Exercise goal> Lines before the one containing "Актерское мастерство учит" are excluded; reproduce that line and all lines after it in the entries below, exactly.

Source data>
┌────────

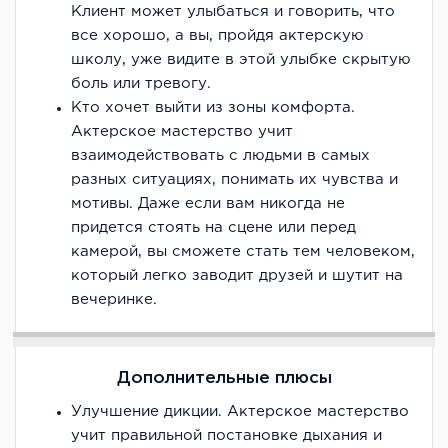
Клиент может улыбаться и говорить, что
все хорошо, а вы, пройдя актерскую
школу, уже видите в этой улыбке скрытую
боль или тревогу.
Кто хочет выйти из зоны комфорта.
Актерское мастерство учит
взаимодействовать с людьми в самых
разных ситуациях, понимать их чувства и
мотивы. Даже если вам никогда не
придется стоять на сцене или перед
камерой, вы сможете стать тем человеком,
который легко заводит друзей и шутит на
вечеринке.
Дополнительные плюсы
Улучшение дикции. Актерское мастерство
учит правильной постановке дыхания и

└────────

Response area>
Актерское мастерство учит
взаимодействовать с людьми в самых
разных ситуациях, понимать их чувства и
мотивы. Даже если вам никогда не
придется стоять на сцене или перед
камерой, вы сможете стать тем человеком,
который легко заводит друзей и шутит на
вечеринке.
Дополнительные плюсы
Улучшение дикции. Актерское мастерство
учит правильной постановке дыхания и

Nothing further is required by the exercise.